Selain itu, Idris meminta setiap bagian mengoptimalkan pelaksanaan kegiatan masing-masing serta melakukan evaluasi menyeluruh atas capaian triwulan pertama. Ia menekankan pentingnya publikasi dan pemberitaan sebagai bagian dari akuntabilitas kinerja lembaga.
“Berhubung sudah mau selesai triwulan satu maka kita harus melakukan evaluasi per triwulan. Maksimalkan juga terkait publikasi dan pemberitaan,” katanya.
Dalam kesempatan itu, ia juga mengingatkan perlunya penyesuaian jam kerja setelah libur Lebaran. Jam masuk kerja dimajukan menjadi pukul 07.30 WITA dan sekaligus menjadi waktu pelaksanaan apel pagi.
“Sesuai instruksi, jam masuk kita dimulai pada pukul 07.30 WITA, untuk itu seluruh jajaran wajib mulai menyesuaikan,” kata Idris.

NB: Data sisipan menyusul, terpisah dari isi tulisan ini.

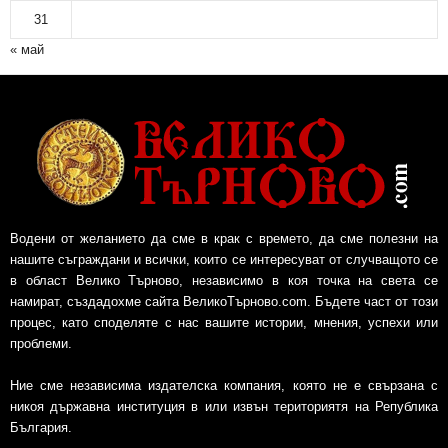
31
« май
Водени от желанието да сме в крак с времето, да сме полезни на
нашите съграждани и всички, които се интересуват от случващото се
в област Велико Търново, независимо в коя точка на света се
намират, създадохме сайта ВеликоТърново.com. Бъдете част от този
процес, като споделяте с нас вашите истории, мнения, успехи или
проблеми.
Ние сме независима издателска компания, която не е свързана с
никоя държавна институция в или извън териториятя на Република
България.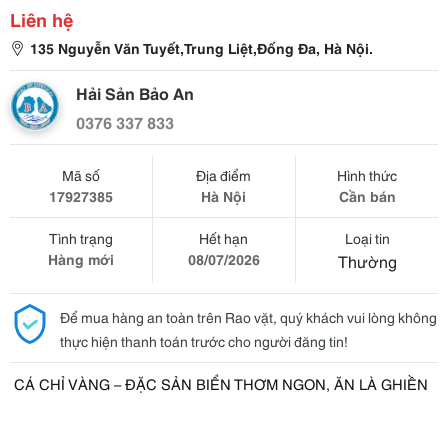
Liên hệ
135 Nguyễn Văn Tuyết,Trung Liệt,Đống Đa, Hà Nội.
Hải Sản Bảo An
0376 337 833
Mã số
Địa điểm
Hình thức
17927385
Hà Nội
Cần bán
Tình trạng
Hết hạn
Loại tin
Hàng mới
08/07/2026
Thường
Để mua hàng an toàn trên Rao vặt, quý khách vui lòng không
thực hiện thanh toán trước cho người đăng tin!
CÁ CHỈ VÀNG – ĐẶC SẢN BIỂN THƠM NGON, ĂN LÀ GHIỀN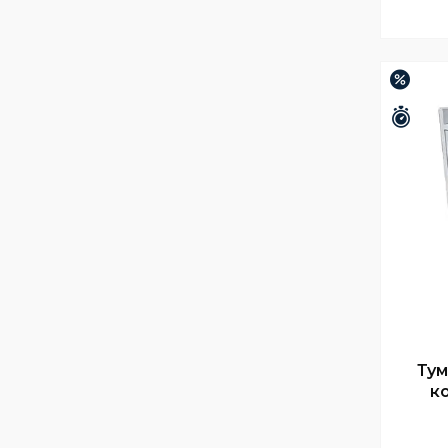
–19%
Зали
Тум
к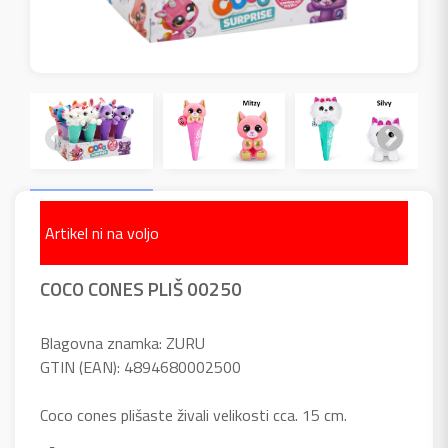
Artikel ni na voljo
COCO CONES PLIŠ 00250
Blagovna znamka: ZURU
GTIN (EAN): 4894680002500
Coco cones plišaste živali velikosti cca. 15 cm.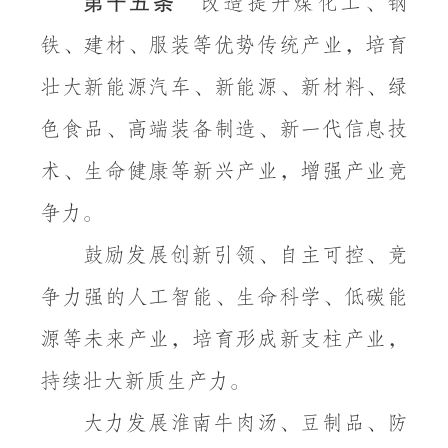
第十五条
改造提升煤化工、钢
铁、建材、服装等优势传统产业，培育
壮大新能源汽车、新能源、新材料、绿
色食品、高端装备制造、新一代信息技
术、生命健康等新兴产业，增强产业竞
争力。
鼓励发展创新引领、自主可控、竞
争力强的人工智能、生命科学、低碳能
源等未来产业，培育形成新支柱产业，
持续壮大新质生产力。
大力发展淮南牛肉汤、豆制品、防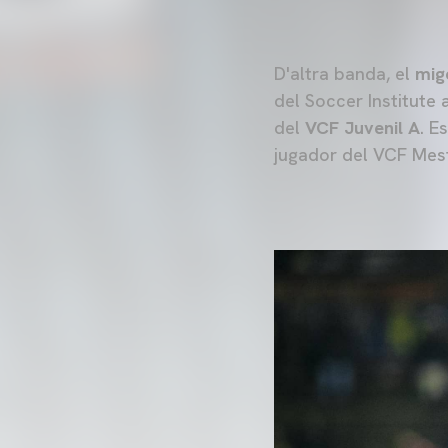
D'altra banda, el
mig
del Soccer Institute 
del
VCF Juvenil A
. E
jugador del VCF Mest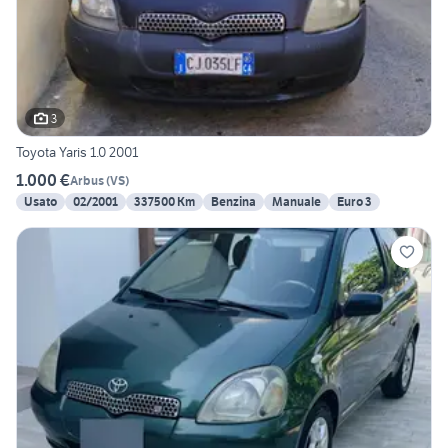
3
Toyota Yaris 1.0 2001
1.000 €
Arbus
(
VS
)
Usato
02/2001
337500 Km
Benzina
Manuale
Euro 3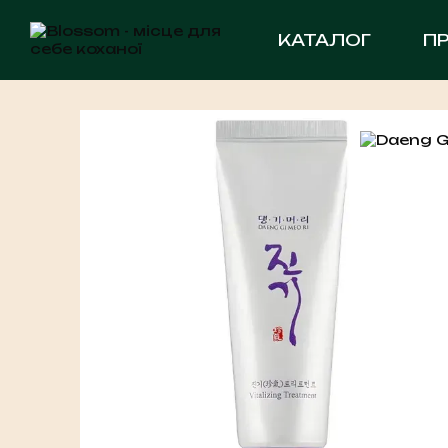
Перейти до основного контенту
КАТАЛОГ
П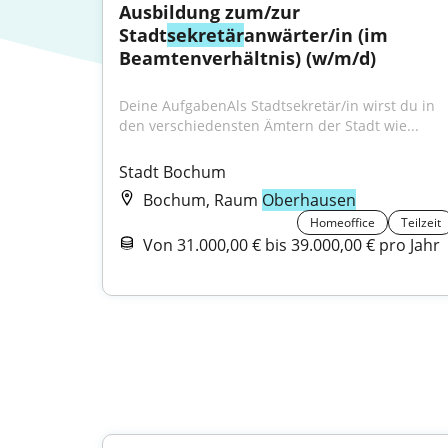
Ausbildung zum/zur 
Stadt
sekretär
anwärter/in (im 
Beamtenverhältnis) (w/m/d)
Deine AufgabenAls Stadtsekretär/in wirst du in 
den verschiedensten Ämtern der Stadt wie...
Stadt Bochum
Bochum, Raum
Oberhausen
Homeoffice
Teilzeit
Von 31.000,00 € bis 39.000,00 € pro Jahr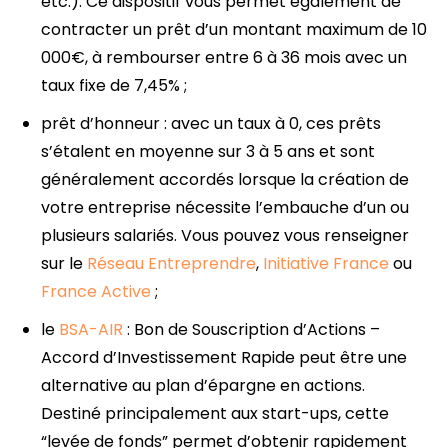
etc.). Ce dispositif vous permet également de
contracter un prêt d’un montant maximum de 10
000€, à rembourser entre 6 à 36 mois avec un
taux fixe de 7,45% ;
prêt d’honneur : avec un taux à 0, ces prêts
s’étalent en moyenne sur 3 à 5 ans et sont
généralement accordés lorsque la création de
votre entreprise nécessite l’embauche d’un ou
plusieurs salariés. Vous pouvez vous renseigner
sur le
Réseau Entreprendre
,
Initiative France
ou
France Active
;
le
BSA-AIR
: Bon de Souscription d’Actions –
Accord d’Investissement Rapide peut être une
alternative au plan d’épargne en actions.
Destiné principalement aux start-ups, cette
“levée de fonds” permet d’obtenir rapidement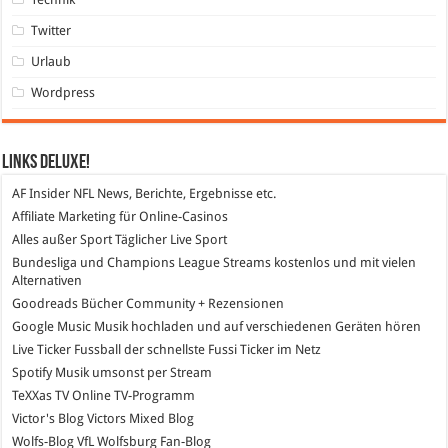
Twitter
Urlaub
Wordpress
Links DeLuXe!
AF Insider
NFL News, Berichte, Ergebnisse etc.
Affiliate Marketing
für Online-Casinos
Alles außer Sport
Täglicher Live Sport
Bundesliga und Champions League Streams
kostenlos und mit vielen
Alternativen
Goodreads
Bücher Community + Rezensionen
Google Music
Musik hochladen und auf verschiedenen Geräten hören
Live Ticker Fussball
der schnellste Fussi Ticker im Netz
Spotify
Musik umsonst per Stream
TeXXas TV
Online TV-Programm
Victor's Blog
Victors Mixed Blog
Wolfs-Blog
VfL Wolfsburg Fan-Blog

Idris menambahkan bahwa suasana bulan Syawal dapat dimanfaatkan untuk mempererat silaturahmi dan saling memaafkan. Ia mengajak seluruh jajaran saling memotivasi dalam menjalankan program prioritas pengawasan, termasuk yang dilakukan di luar masa tahapan pemilu.
“Kita saling bermaaf-maafan dan saling memotivasi kinerja dalam melaksanakan seluruh program prioritas pengawasan termasuk di luar masa tahapan pemilu. Prioritas konsolidasi demokrasi dan evaluasi kegiatan diharapkan tercapai sesuai perencanaan,” ujarnya.